__TASK__. Scan the records below for the line with "middle mcp: (477, 861)" and the line with "ring pip: (1435, 810)". Repeat those two lines and every line between them exactly, and nothing else.

__DATA TO EXAMINE__.
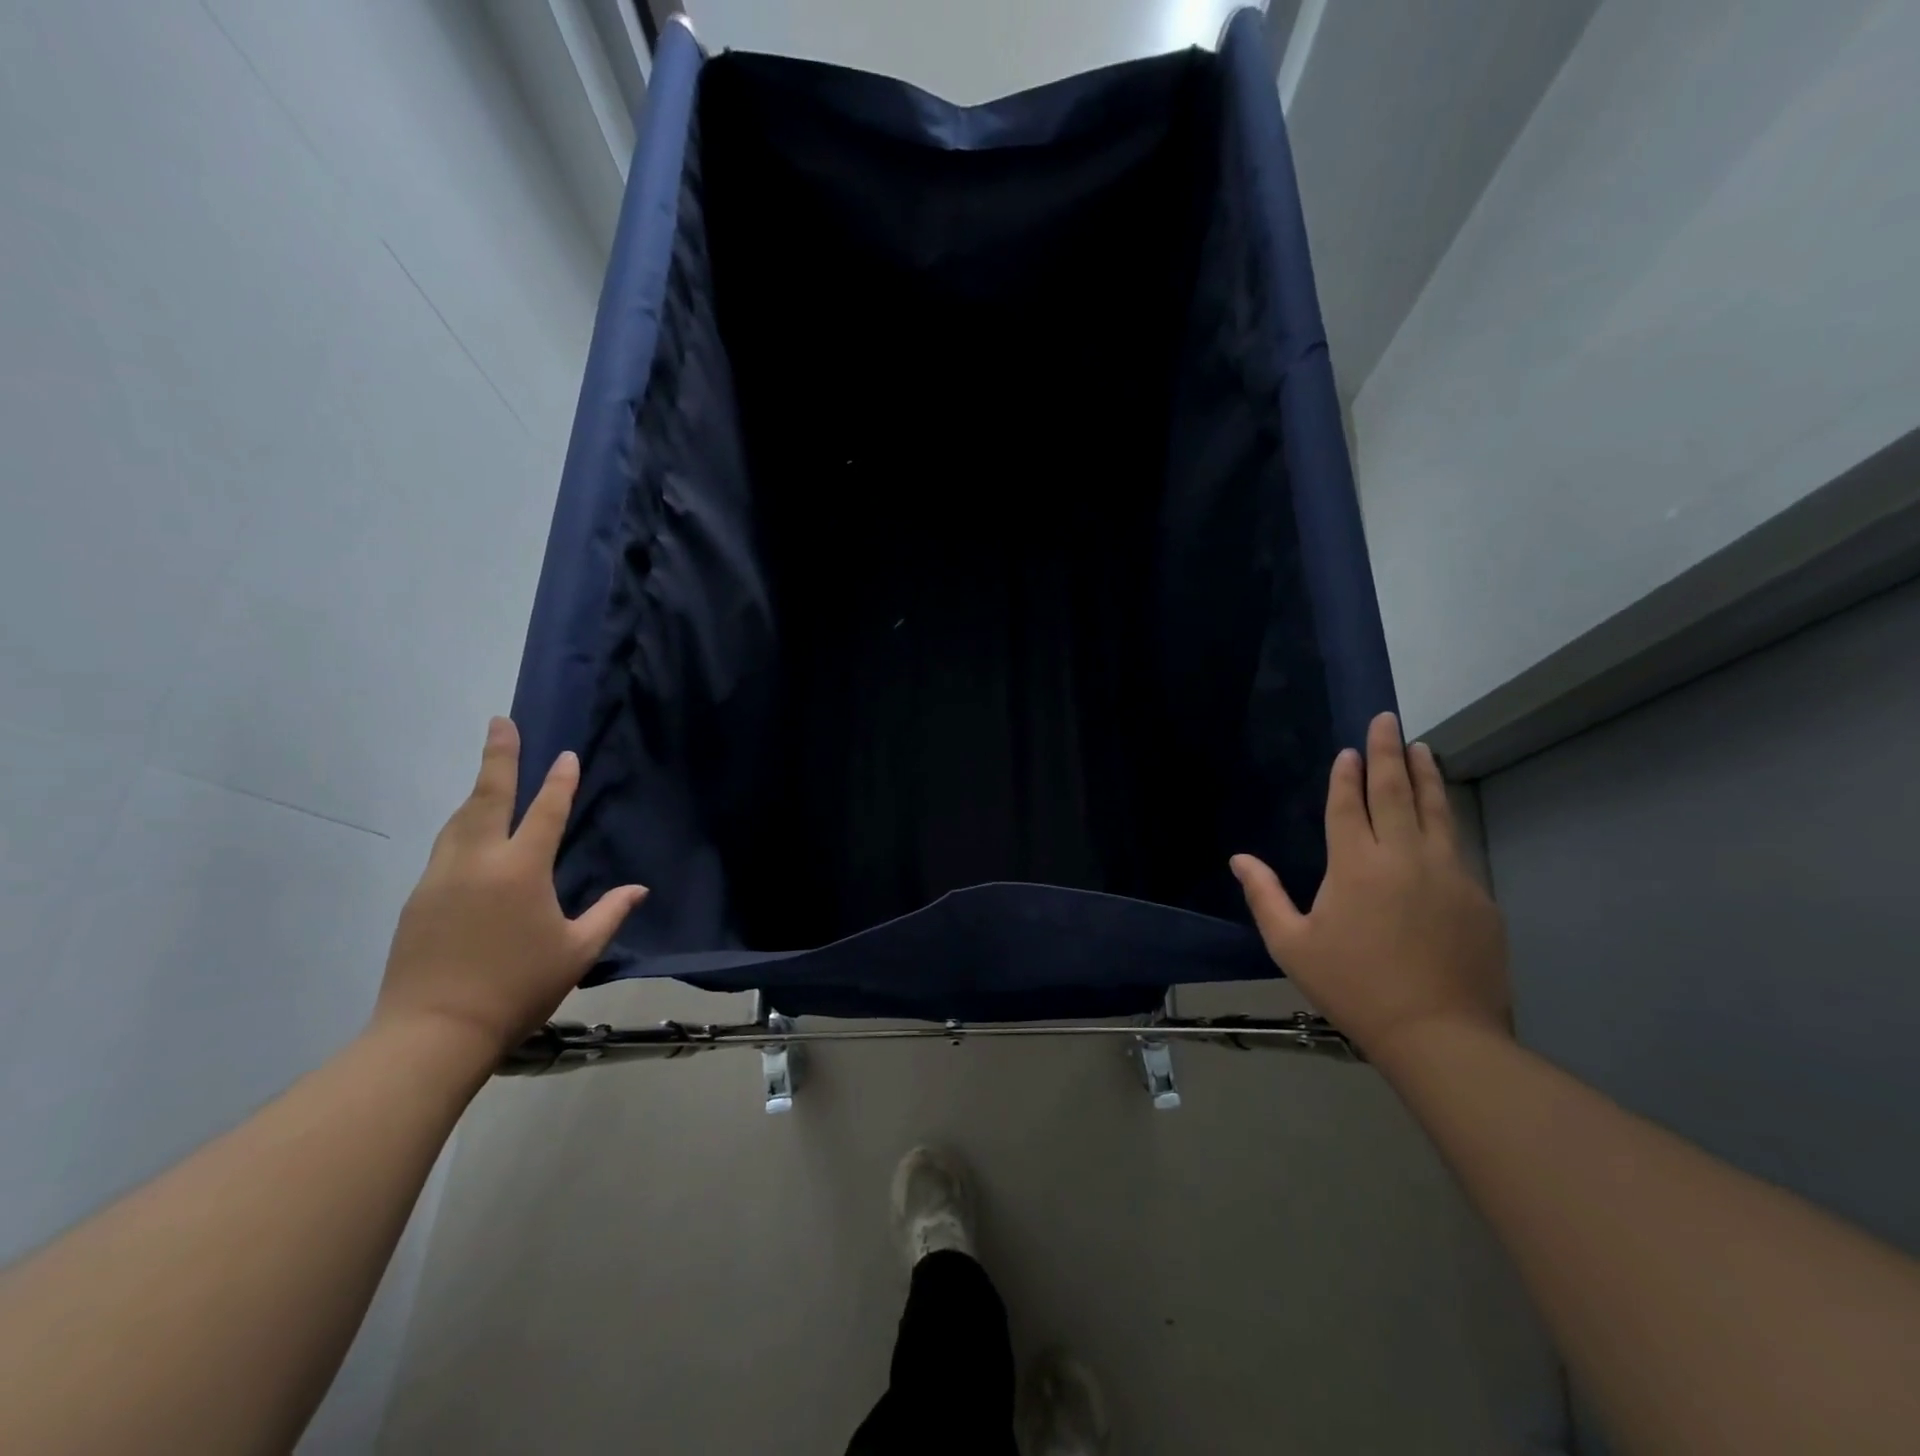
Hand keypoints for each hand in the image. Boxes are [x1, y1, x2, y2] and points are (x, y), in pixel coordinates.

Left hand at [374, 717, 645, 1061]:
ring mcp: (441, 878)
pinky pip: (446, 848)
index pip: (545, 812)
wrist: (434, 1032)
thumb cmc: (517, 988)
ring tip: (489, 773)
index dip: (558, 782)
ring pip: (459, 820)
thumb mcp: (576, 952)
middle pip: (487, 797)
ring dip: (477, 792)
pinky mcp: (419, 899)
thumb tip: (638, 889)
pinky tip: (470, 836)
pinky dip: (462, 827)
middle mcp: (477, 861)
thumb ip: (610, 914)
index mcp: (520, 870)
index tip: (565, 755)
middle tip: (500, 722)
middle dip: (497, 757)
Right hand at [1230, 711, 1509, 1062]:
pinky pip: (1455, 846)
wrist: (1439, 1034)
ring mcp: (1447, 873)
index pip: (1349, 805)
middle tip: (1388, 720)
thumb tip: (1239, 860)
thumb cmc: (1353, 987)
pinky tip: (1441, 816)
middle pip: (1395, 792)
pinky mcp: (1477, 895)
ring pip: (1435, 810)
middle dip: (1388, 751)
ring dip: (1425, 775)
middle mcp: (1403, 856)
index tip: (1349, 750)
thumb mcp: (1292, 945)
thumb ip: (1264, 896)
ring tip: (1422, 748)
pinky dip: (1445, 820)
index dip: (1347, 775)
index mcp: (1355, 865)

--

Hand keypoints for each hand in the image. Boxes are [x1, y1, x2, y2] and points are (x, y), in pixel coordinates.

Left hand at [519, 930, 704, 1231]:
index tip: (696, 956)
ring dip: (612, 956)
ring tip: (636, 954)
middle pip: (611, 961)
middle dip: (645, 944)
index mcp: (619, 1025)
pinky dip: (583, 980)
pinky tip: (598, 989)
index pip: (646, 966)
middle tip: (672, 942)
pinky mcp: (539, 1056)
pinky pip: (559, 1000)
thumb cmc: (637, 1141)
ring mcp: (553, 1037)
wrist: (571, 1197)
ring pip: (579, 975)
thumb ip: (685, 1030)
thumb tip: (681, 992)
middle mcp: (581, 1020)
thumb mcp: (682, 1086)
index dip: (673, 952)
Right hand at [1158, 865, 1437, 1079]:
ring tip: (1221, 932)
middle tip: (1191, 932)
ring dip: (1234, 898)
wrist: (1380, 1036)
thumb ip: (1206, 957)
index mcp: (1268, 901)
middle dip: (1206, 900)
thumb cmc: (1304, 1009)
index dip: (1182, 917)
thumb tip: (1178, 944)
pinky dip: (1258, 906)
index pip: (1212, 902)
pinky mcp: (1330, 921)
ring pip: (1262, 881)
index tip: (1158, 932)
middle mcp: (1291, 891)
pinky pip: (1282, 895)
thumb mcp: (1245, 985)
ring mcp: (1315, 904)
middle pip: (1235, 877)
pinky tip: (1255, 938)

* * *

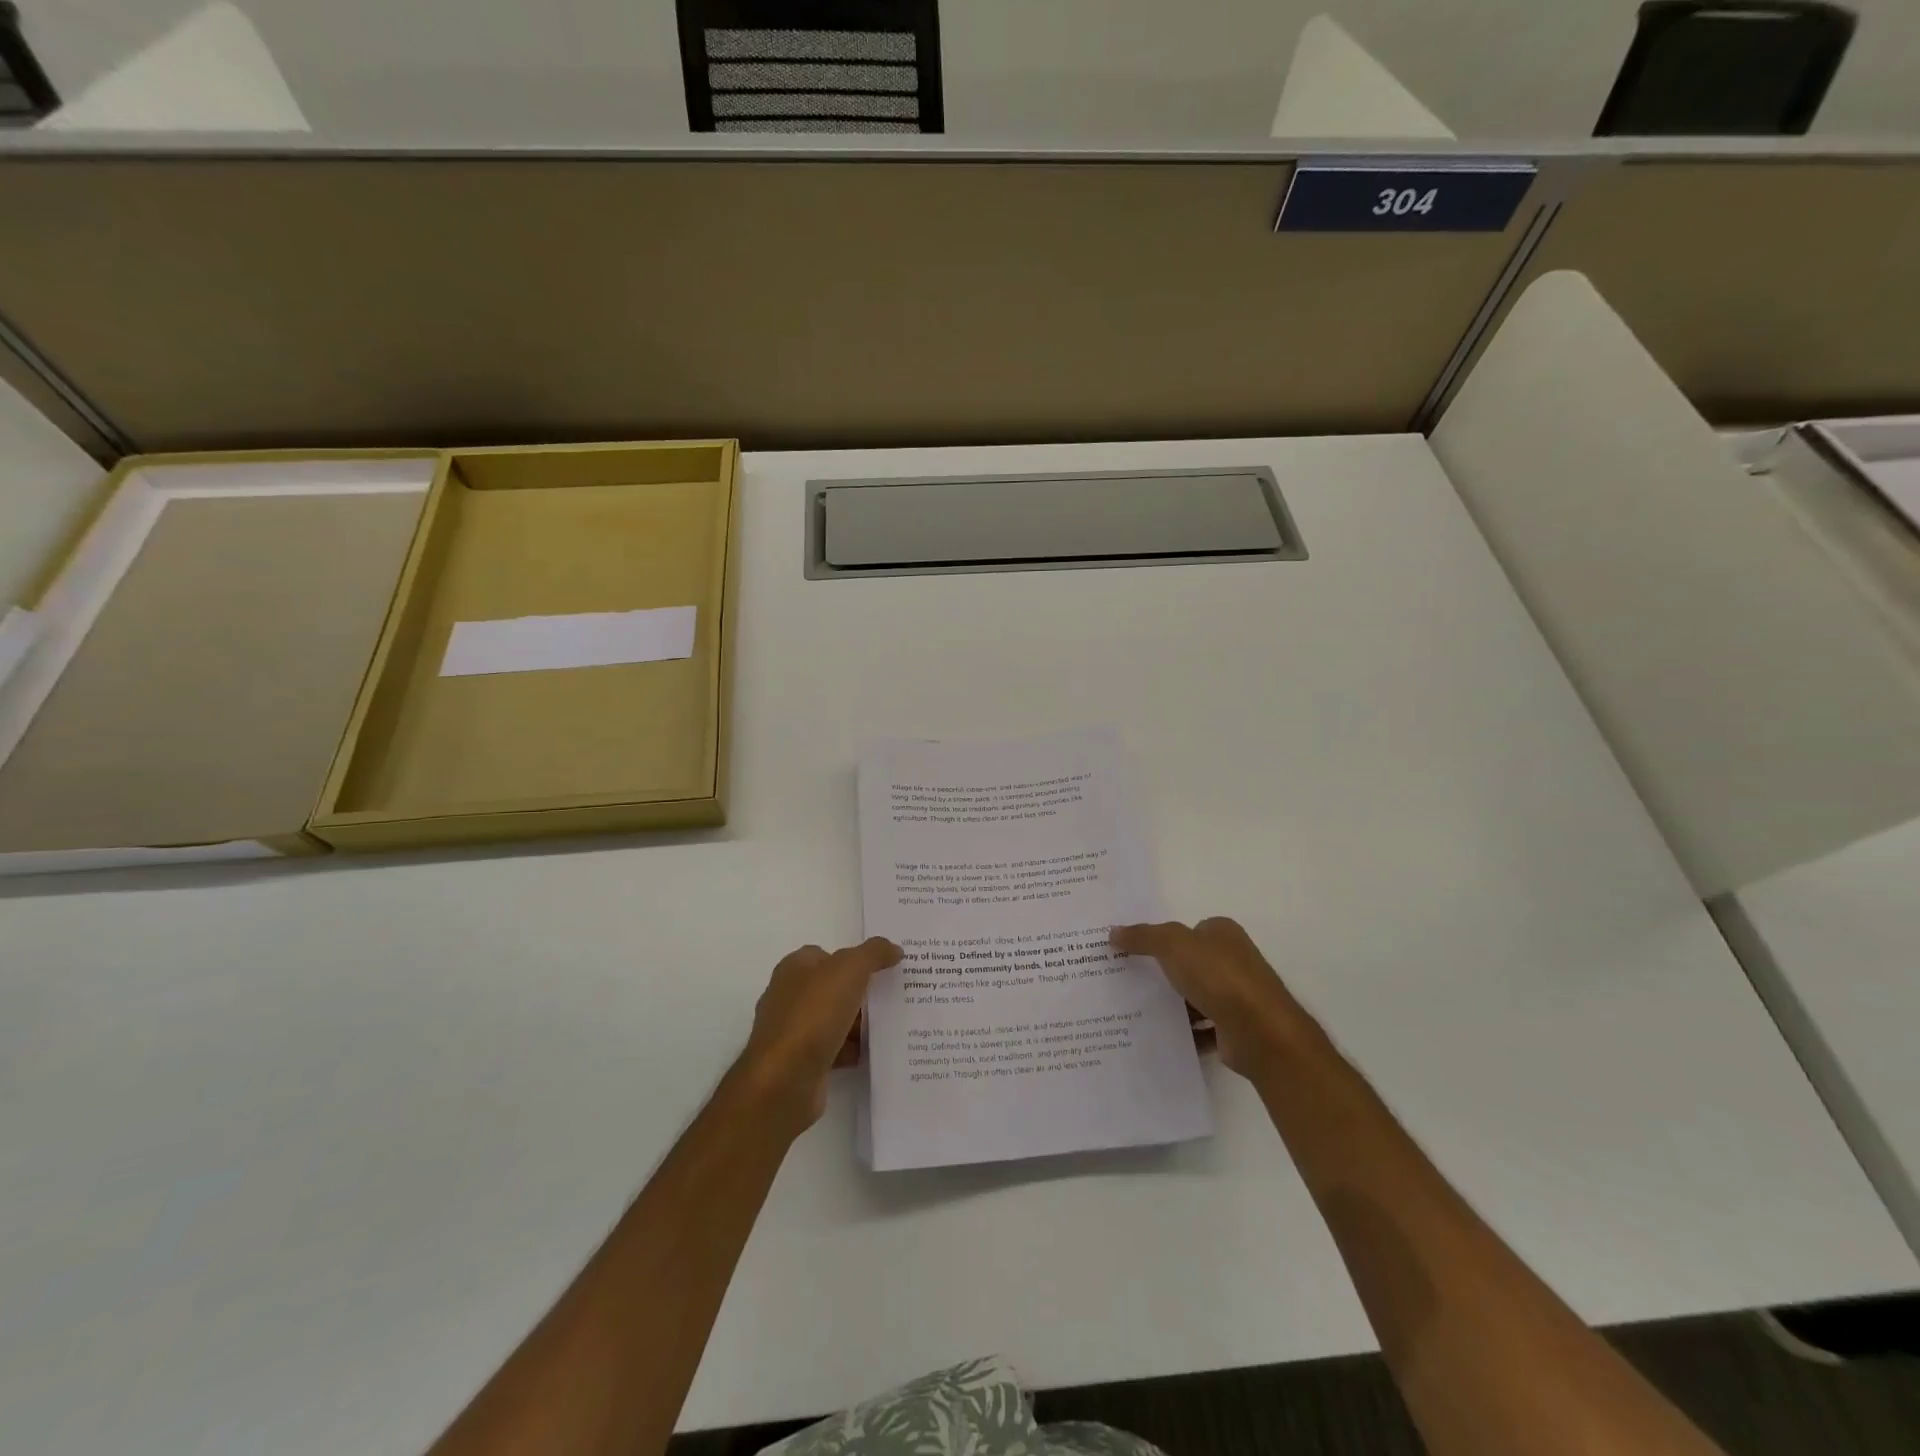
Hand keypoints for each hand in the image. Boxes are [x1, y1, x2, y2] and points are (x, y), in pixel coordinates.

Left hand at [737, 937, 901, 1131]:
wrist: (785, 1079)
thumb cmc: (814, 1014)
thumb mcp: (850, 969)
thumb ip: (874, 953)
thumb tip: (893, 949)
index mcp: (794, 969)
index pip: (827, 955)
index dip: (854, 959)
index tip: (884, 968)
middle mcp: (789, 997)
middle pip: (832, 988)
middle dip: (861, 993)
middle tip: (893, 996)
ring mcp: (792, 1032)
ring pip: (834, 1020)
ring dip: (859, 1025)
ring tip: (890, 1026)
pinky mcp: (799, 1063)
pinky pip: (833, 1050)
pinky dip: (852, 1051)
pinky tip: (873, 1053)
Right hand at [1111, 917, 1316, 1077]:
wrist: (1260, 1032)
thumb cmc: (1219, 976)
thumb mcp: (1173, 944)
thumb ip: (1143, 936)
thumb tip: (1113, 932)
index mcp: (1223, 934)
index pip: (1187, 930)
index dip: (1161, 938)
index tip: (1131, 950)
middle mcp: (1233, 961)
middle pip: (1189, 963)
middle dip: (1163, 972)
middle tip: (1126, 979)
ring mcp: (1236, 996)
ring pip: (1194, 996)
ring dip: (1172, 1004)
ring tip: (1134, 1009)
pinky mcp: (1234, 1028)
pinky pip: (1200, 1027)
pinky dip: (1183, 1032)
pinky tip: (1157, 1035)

__ANSWER BOX__.
middle mcp: (477, 861)
thumb ip: (610, 914)
index mcp: (520, 870)
index tip: (565, 755)
middle tip: (500, 722)
middle dip: (497, 757)
Right hand at [1230, 711, 1509, 1062]:
pinky pip: (1455, 846)
wrist: (1439, 1034)
ring mcp: (1447, 873)
index pip: (1349, 805)
middle tip: (1388, 720)
thumb tip: (1239, 860)
thumb cmc: (1353, 987)
pinky tip: (1441, 816)
middle pip: (1395, 792)
pinky mcp: (1477, 895)
ring pip: (1435, 810)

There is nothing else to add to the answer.